LH: Nope. Maybe I would have, if I’d been nurtured by a mother instead of sent from space in a giant egg… So, we’ve discussed many books with text about mental illness and facilities – I now put forth an amazing book of photographs on the subject: Asylum: Inside the Closed World of State Mental Hospitals by Christopher Payne. It’s astonishing. And frightening – straight-up scary movie stuff in these pictures. Just like the movie Session 9.

RJS: Maybe it was a timing thing. I was 12 when Reviving Ophelia came out, and pretty much everyone’s mother was reading it and using it to force super-awkward conversations. Asylum sounds intense. And maybe like one of those books you read because you know it’s good to know the truth about things, even when the truth is really ugly? (Is the truth in this case really ugly? It sorta sounds like it from that description…)

LH: Almost time to give last call – any other books on the subject you’d like to mention?

RJS: Yes! Lying on the Couch by Irvin D. Yalom. He’s a well-known psychologist, and while the book is fiction, it’s very thinly-veiled fiction about the lies people tell their therapists. The first thing they tell you when you go to school to become a psychologist is that clients lie, a LOT, and this is a fun peek behind the curtain. Or the proverbial blank screen, as it were. You?

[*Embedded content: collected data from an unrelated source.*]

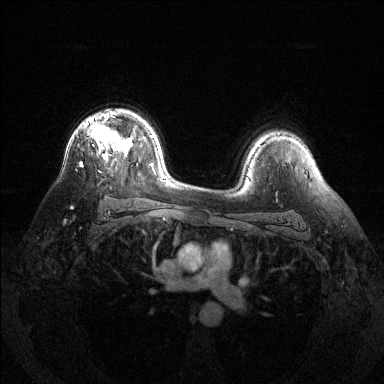
Breast MRI (dynamic contrast-enhanced), one axial slice; slice 92 of 144 in the series (ordered by position); dynamic contrast-enhanced series, time point 2 of 6 at this slice position (early post-contrast); 1.5 T; TE 1.6 ms, TR 4.6 ms; 1.2 mm slice thickness; 384 × 384 image matrix, field of view 360 × 360 mm. Female patient.
Annotated regions visible in this slice (semi-automatic segmentation, software-assisted and operator-edited):
- enhancing-tissue mask used for the functional tumour volume (all voxels passing the contrast-enhancement thresholds inside the analysis volume; usually the tumour): bounding box (x1, y1, x2, y2) in pixels: (80, 113, 129, 166)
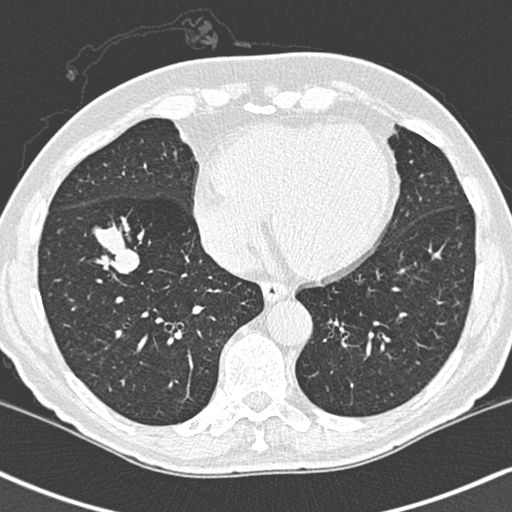
Low-dose screening chest CT, one axial slice; position 93 of 248 along the scan axis; 120 kVp; lung window (W 1500 / L -600 HU); 1.3 mm slice thickness; 512 × 512 image matrix, field of view 323 × 323 mm.
Annotated regions visible in this slice (expert manual segmentation):
- lesion 1 (tumor, lower lobe of right lung): bounding box (x1, y1, x2, y2) in pixels: (93, 185, 140, 236)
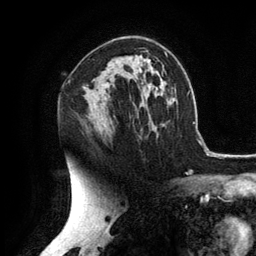
Breast MRI (dynamic contrast-enhanced), one axial slice. Position 79 of 134 along the scan axis. Cropped to one breast. Dynamic contrast-enhanced series, time point 2 of 6 at this slice position (early post-contrast). 3 T. TE 2.8 ms, TR 7.3 ms. 1.2 mm slice thickness. 256 × 256 image matrix, field of view 180 × 180 mm. Female patient.
Annotated regions visible in this slice (semi-automatically segmented with operator editing):
- enhancing-tissue mask used for the functional tumour volume (all voxels passing the contrast-enhancement thresholds inside the analysis volume; usually the tumour): bounding box <102,85,104,87> (left, top, right, bottom; pixels)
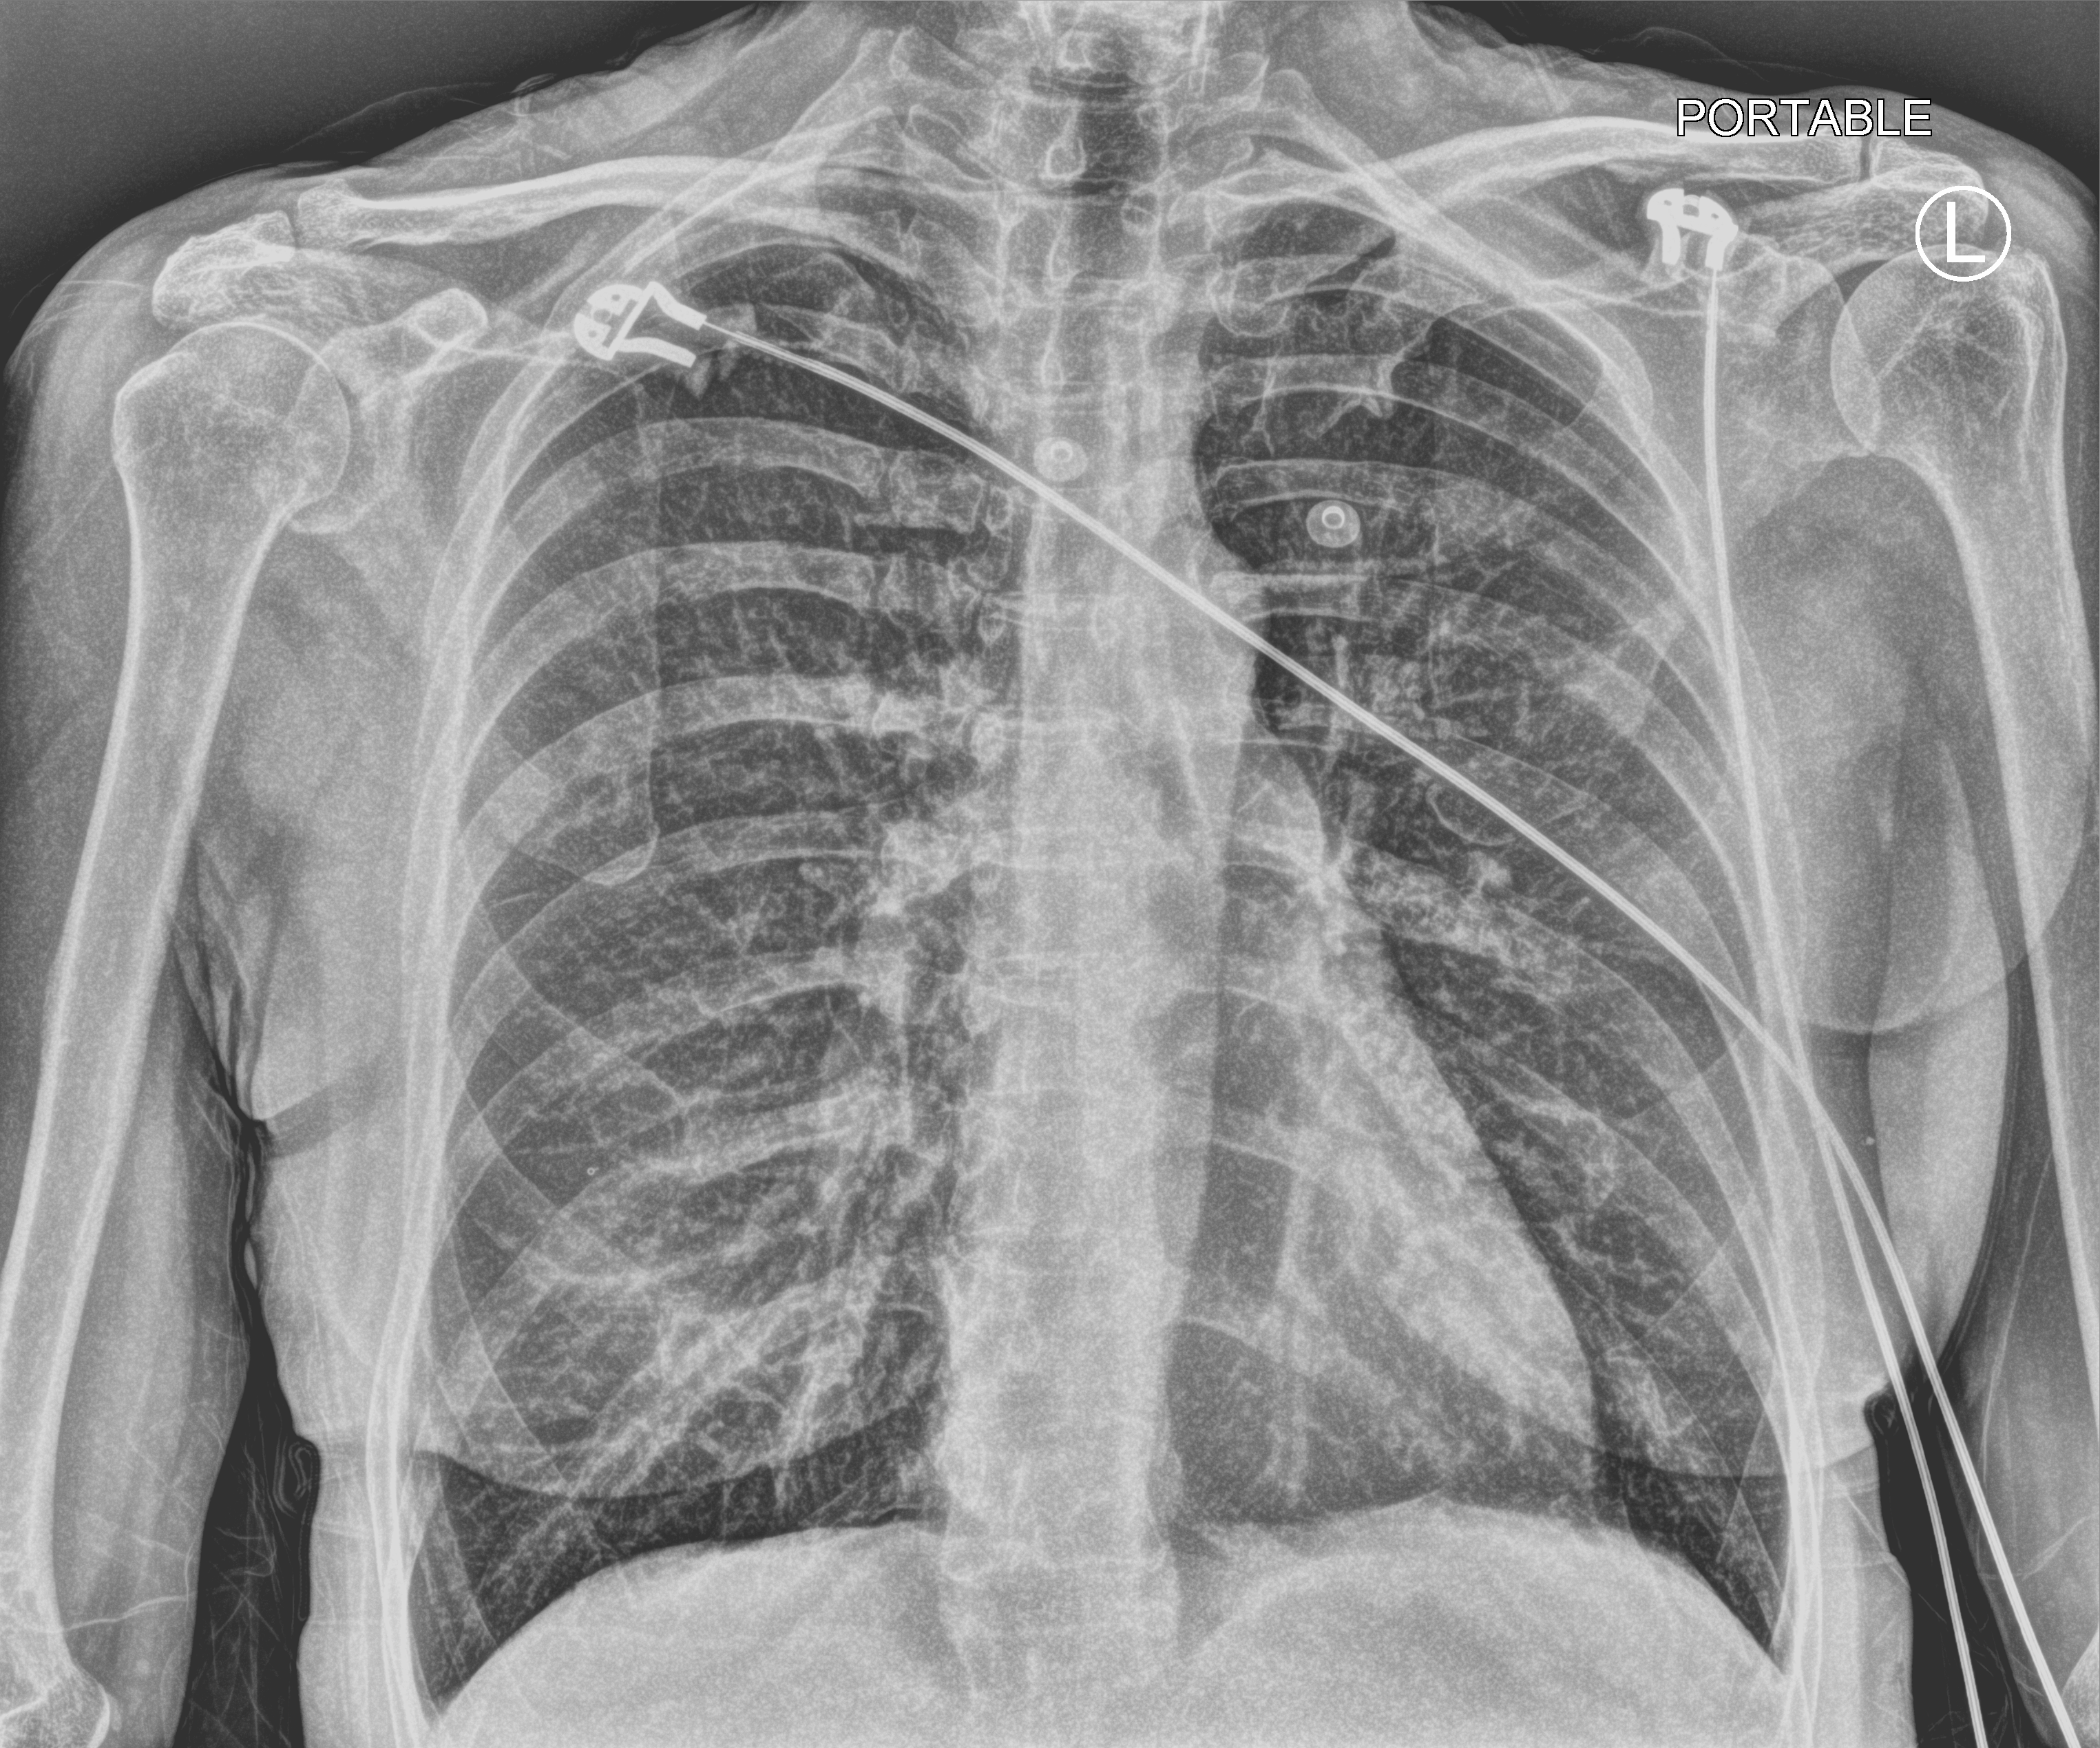
Bedside chest radiograph (computed radiography); anteroposterior (AP) projection. Patient hospitalised with COVID-19; female, aged 18–59 years.
Hospital-stay facts (about this admission, not read from this image; timing relative to this image not recorded):
- chronic kidney disease (admission record): no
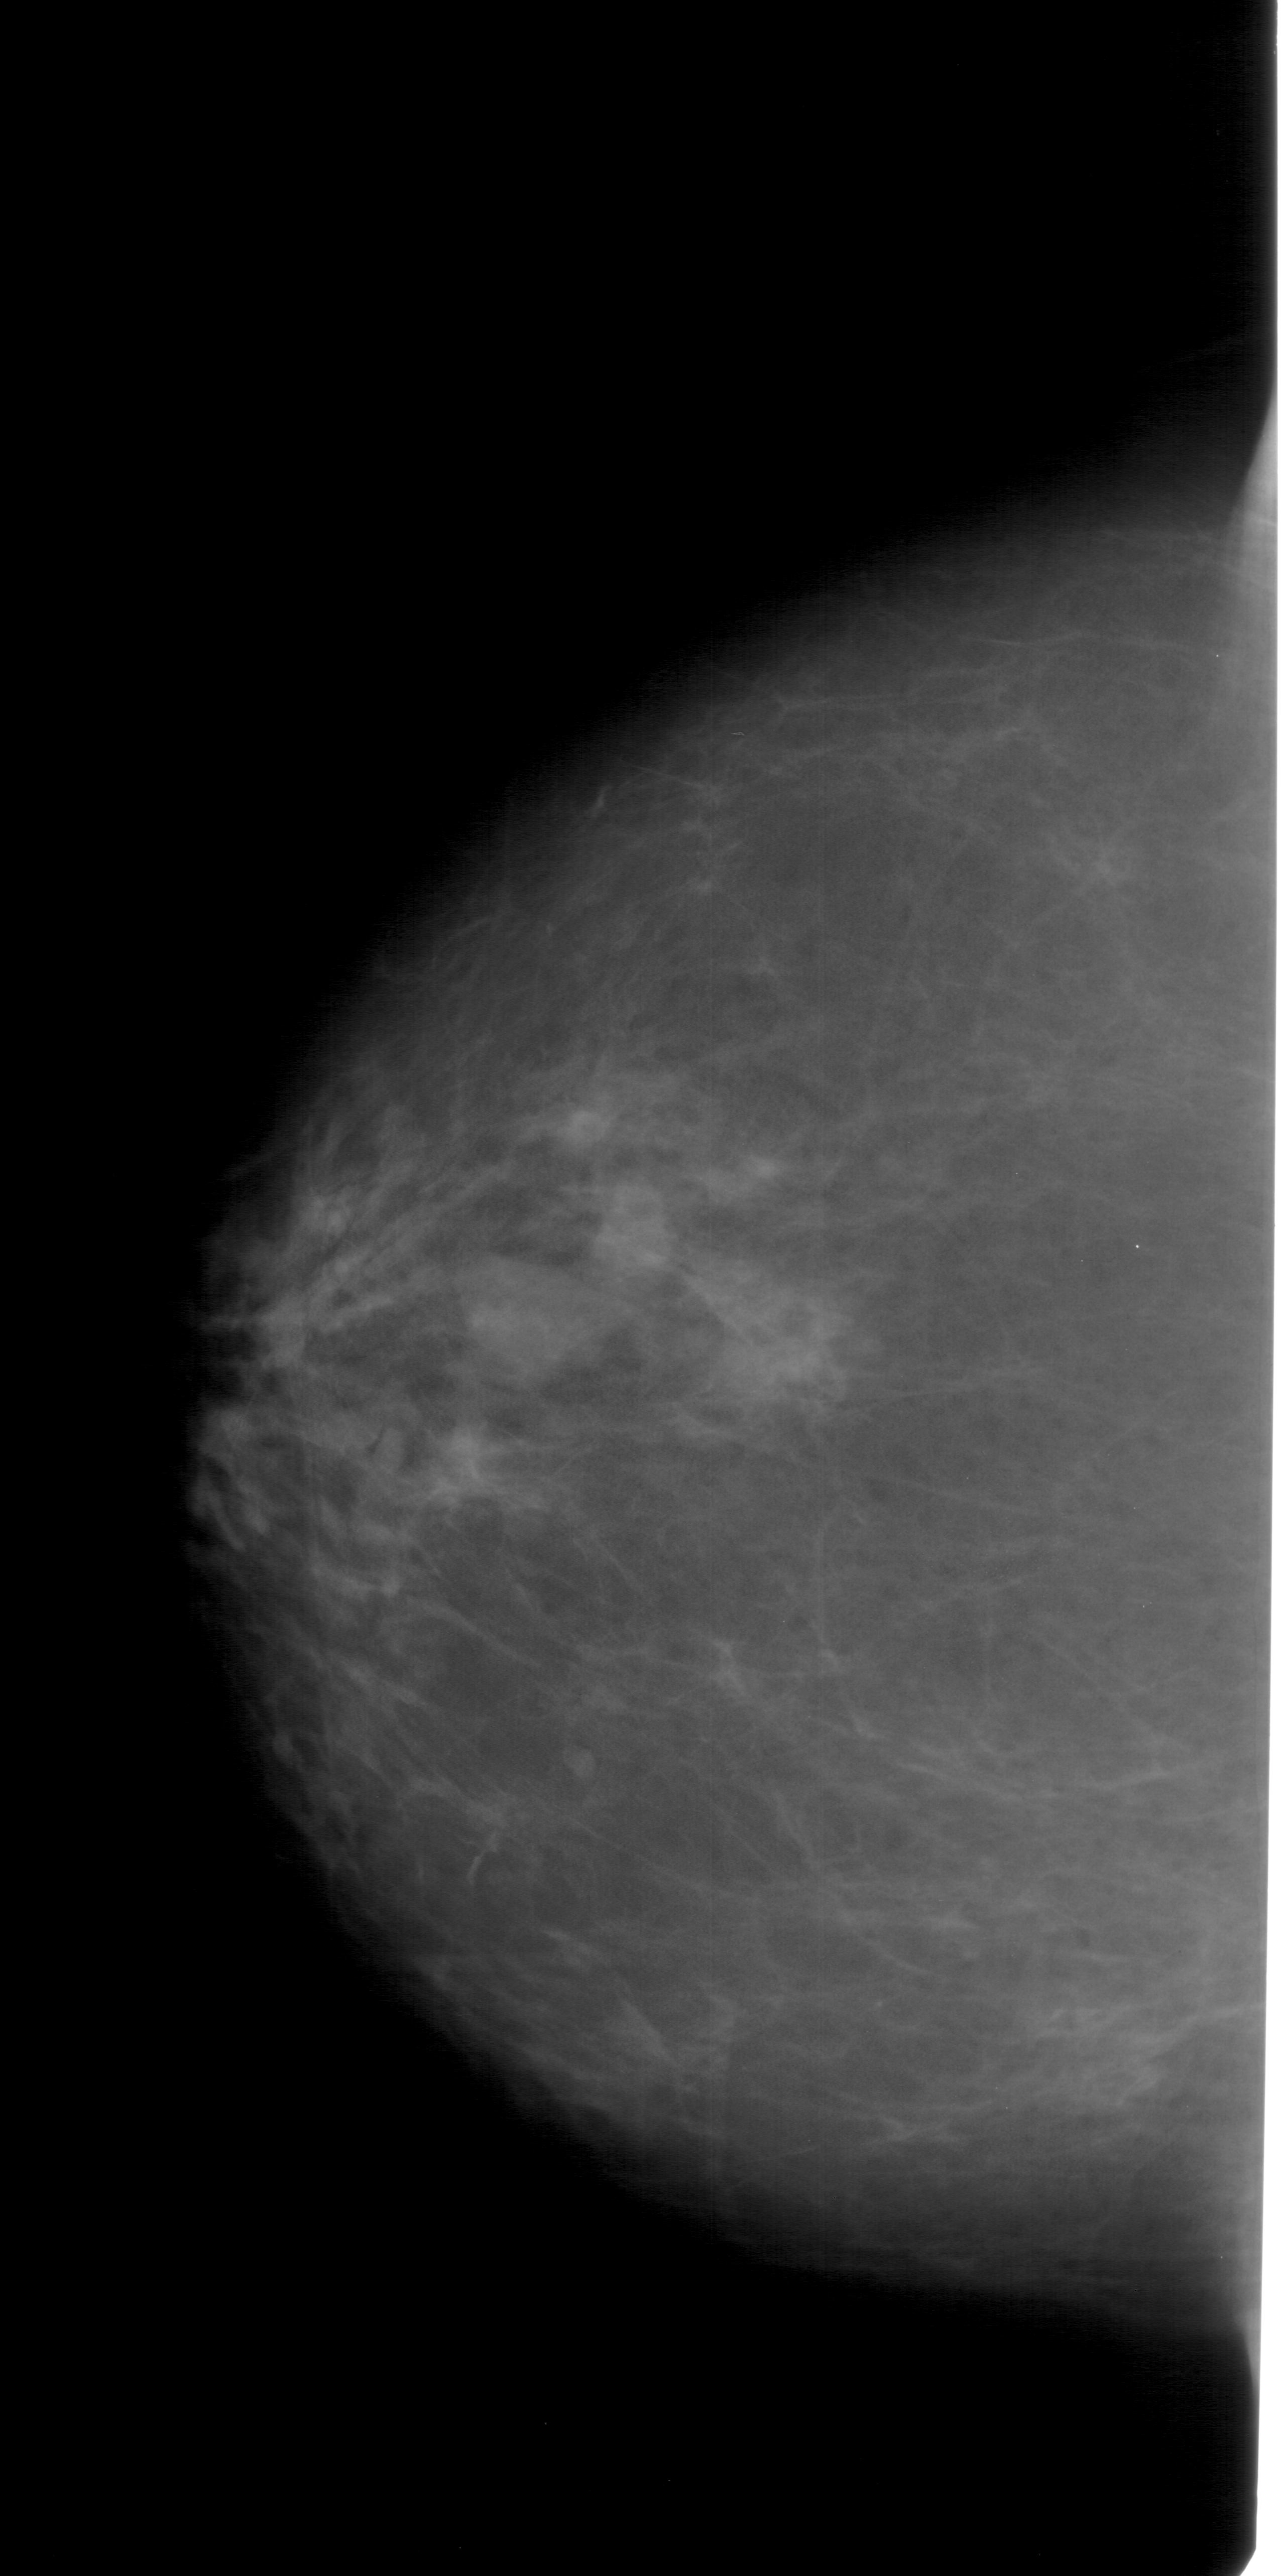
Digitized screen-film mammogram. Left breast. Craniocaudal (CC) view. BI-RADS breast density category 2 (scale 1–4). 1281 × 2576 image matrix.
Expert-marked regions of interest on this image (one box per marked abnormality):
- mass, shape lobulated, margins ill defined; BI-RADS assessment category 4; pathology (as recorded): benign: bounding box <454,1254,597,1390> (left, top, right, bottom; pixels)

LH: Yes – Angelhead by Greg Bottoms. He tells of how he watched as his older brother became more erratic and violent as they grew up in the 70s, which was blamed on drug use, but would turn out to actually be acute paranoid schizophrenia. Because his brother went so long before being treated, he did a lot of damage to himself and others. It’s very sad, but also incredibly interesting.

RJS: Consider it added to the list. Or not. Maybe I’m lying?

Dish it, readers. Do you have a weak spot for mental health-related stories?